Elastic InferenceとはEC2インスタンスにGPUによる推論アクセラレーションをアタッチするためのサービスで、アプリケーションに最適なCPUインスタンスタイプを選択し、適切な量のGPUアクセラレーションをアタッチすることで、無駄なリソースのコストカットを行います。
###アクセラレーションサイズの種類
Elastic Inferenceには3つのサイズが利用可能で、1〜32【TFLOPS】のスループットが利用できるようです。これらのアクセラレーションはEC2インスタンスにもSageMakerインスタンスにもアタッチ可能です。
・eia1.medium
・eia1.large
・eia1.xlarge
###コスト面
セッションでは従来の方法とのコスト比較結果が述べられていました。例えば、C5.largeにeia1.mediumをアタッチすると、専用のNVIDIAをホストしたp2.xlargeインスタンスよりも約1/4のコストで済みます。めちゃくちゃ安いですね。。。

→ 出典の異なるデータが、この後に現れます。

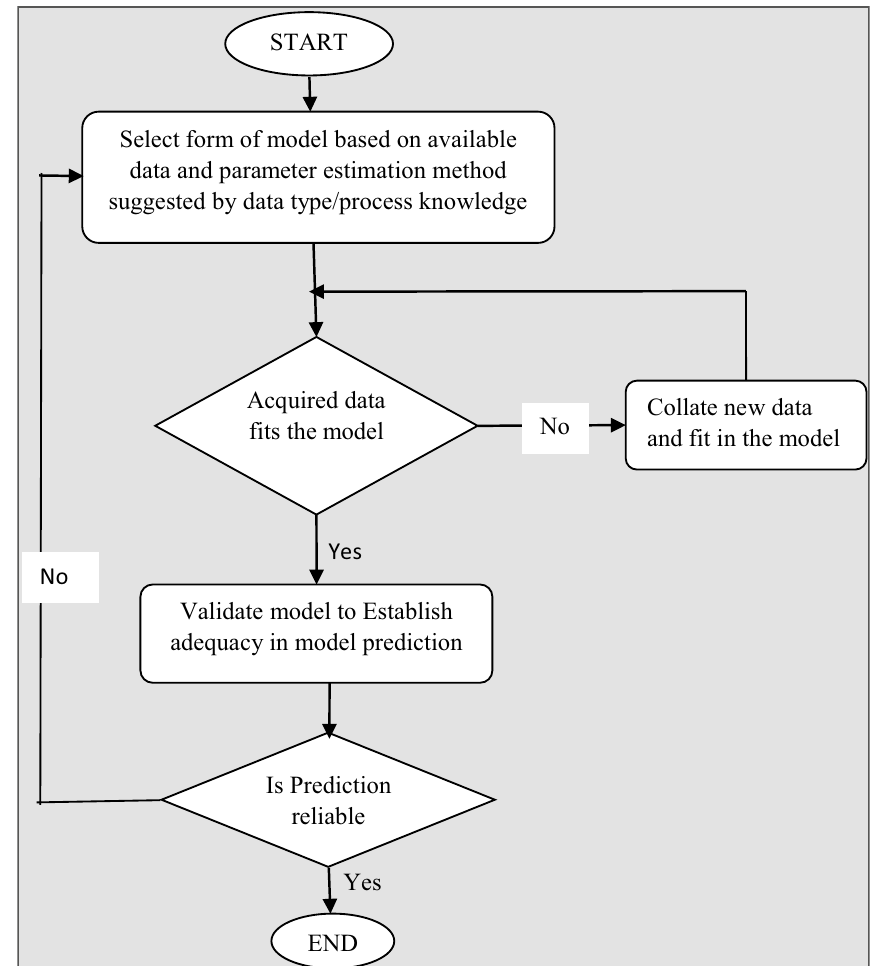
Fig. 1 Flow diagram showing the steps required in building a species distribution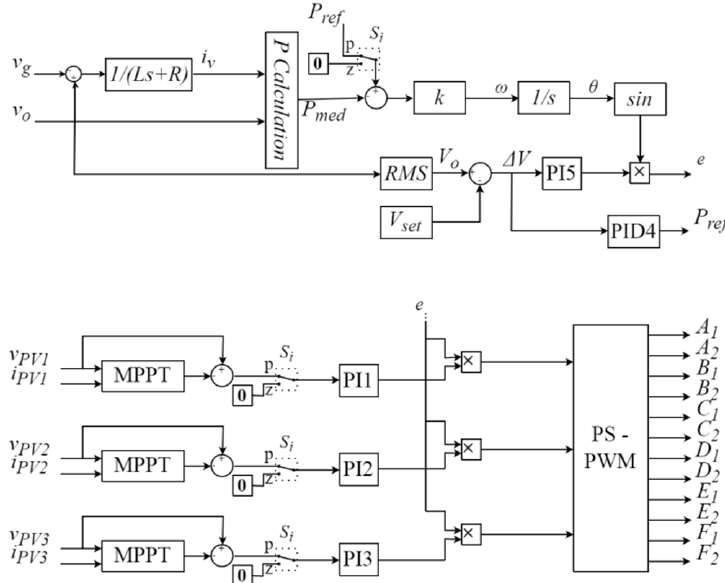
Figure 5. Proposed controller for grid-tied 7 levels CHB-ML inverter.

もちろん10%程度遅くなってしまいますが、p2.xlargeの仮想CPU数の少なさによるアプリケーションの影響とコスト面を考えると、Elastic Inferenceはかなり強力なGPUアタッチサービスと言えます。
###サポートフレームワーク
Elastic Inferenceは現在以下の機械学習フレームワークをサポートしています。PyTorchなどの他のフレームワークにも今後対応予定とのこと。
・TensorFlow
・MXNet
・ONNX(MXNet経由)
###EC2へのアタッチ
アクセラレータはAWS PrivateLinkエンドポイントサービスを使用してネットワーク経由で接続します。
自動スケーリングインスタンスを設定するには、アクセラレータタイプとともにインスタンス設定で起動テンプレートを指定します。
###SageMakerとの組み合わせ
ローカルCPUリソースとアクセラレータが接続されたリソース間で計算を分散することができます。
この機能はSageMaker経由のS3上のDeepLearning AMIで利用できるので、自身のコンテナに組み込むことも可能です。
##終わりに
AIブームの最中、コスト面に問題を抱えている方は非常に多いと思います。
今回登場したElastic Inferenceの推論コスト最適化によって今後のアプリケーション開発がどう変化していくのか楽しみです。